Beyond the Mass Balance: Watershed Phosphorus Legacies and the Evolution of the Current Water Quality Policy Challenge

Abstract

AbstractIncreased use of phosphorus (P) fertilizers and detergents and intensified livestock production have more than doubled P inputs to human‐impacted watersheds over pre‐industrial levels. While P fertilizer use and manure application help to maximize crop yields, excess P is lost to runoff, leading to eutrophication of downstream waters. Excess P also accumulates across the landscape, leading to legacies that serve as long‐term sources of P to surface waters, even after inputs to the watershed are reduced. Here, we have developed, for the first time, a process‐based model, Exploration of Long‐tErM Nutrient Trajectories‐Phosphorus, designed to capture legacy P accumulation and depletion trajectories along the land‐aquatic continuum. To drive the model, we have developed a more than 100‐year trajectory of watershed P inputs to the Grand River Watershed (GRW), Canada’s largest watershed draining directly to Lake Erie.

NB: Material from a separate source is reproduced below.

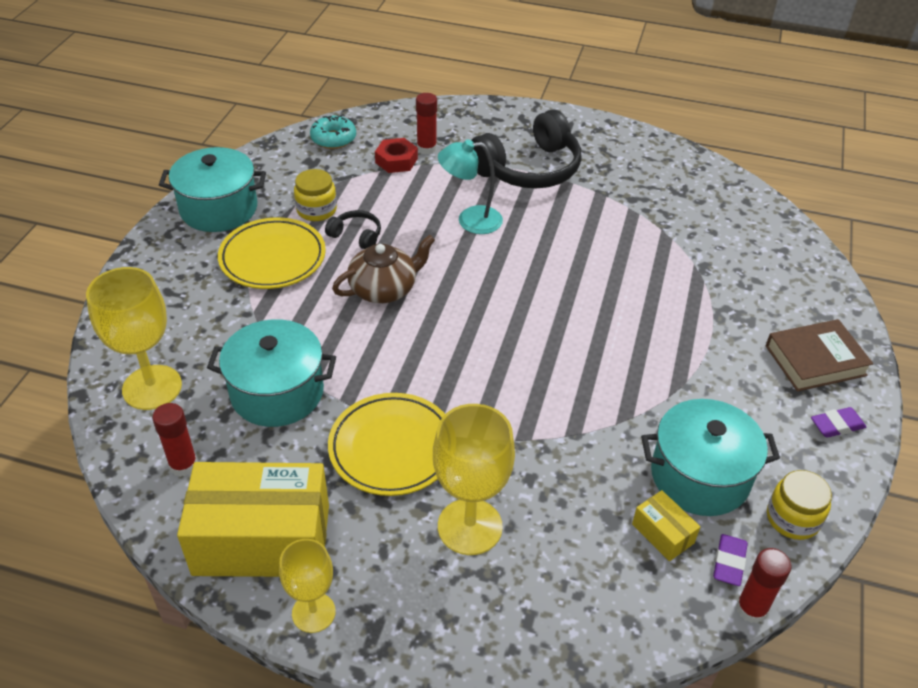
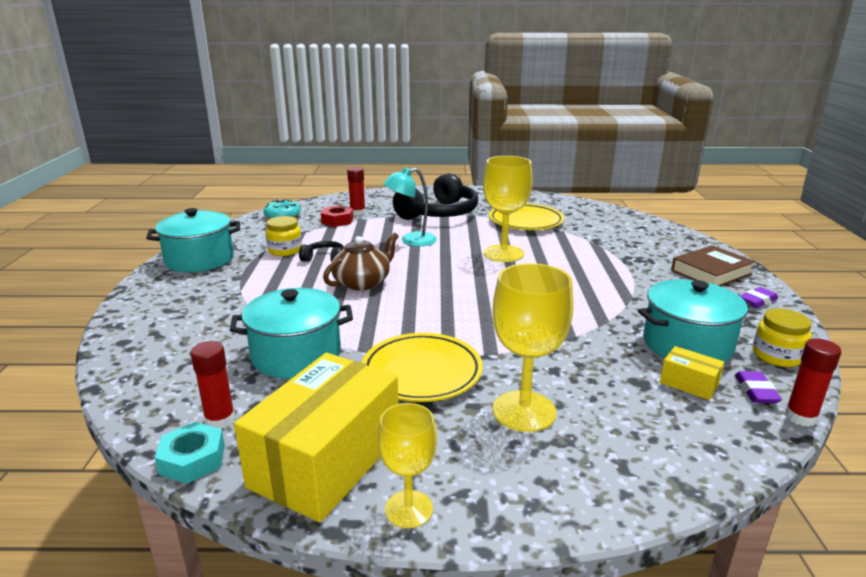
camera: 15 degrees left, 20 degrees down
yellow goblet [86,267,182,410] -> yellow goblet moved to [483,156,533,262]
yellow box [177,462,329,577] -> yellow box turned 45 degrees counterclockwise [234,353,398,522]
yellow plate [218,217,326,289] -> yellow plate moved to [489,204,564,230]
none -> turquoise nut [155,422,225,484]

Our results first show that net P inputs to the watershed approximately tripled between 1900 and the late‐1970s, when P surplus magnitudes peaked at approximately 15 kg ha−1 y−1. During this same period, stream P loads have increased more than fourfold, from 0.11 kg ha−1 y−1 in 1900 to 0.80 kg ha−1 y−1 in the 1970s. Since 1900, the GRW has served as a net P sink, with approximately 96% of net P inputs having been retained within the basin. Future simulations suggest that while 40% reductions in P loading in Lake Erie watersheds are possible under aggressive management scenarios, legacy P will continue to elevate P loads to Lake Erie for many decades to come.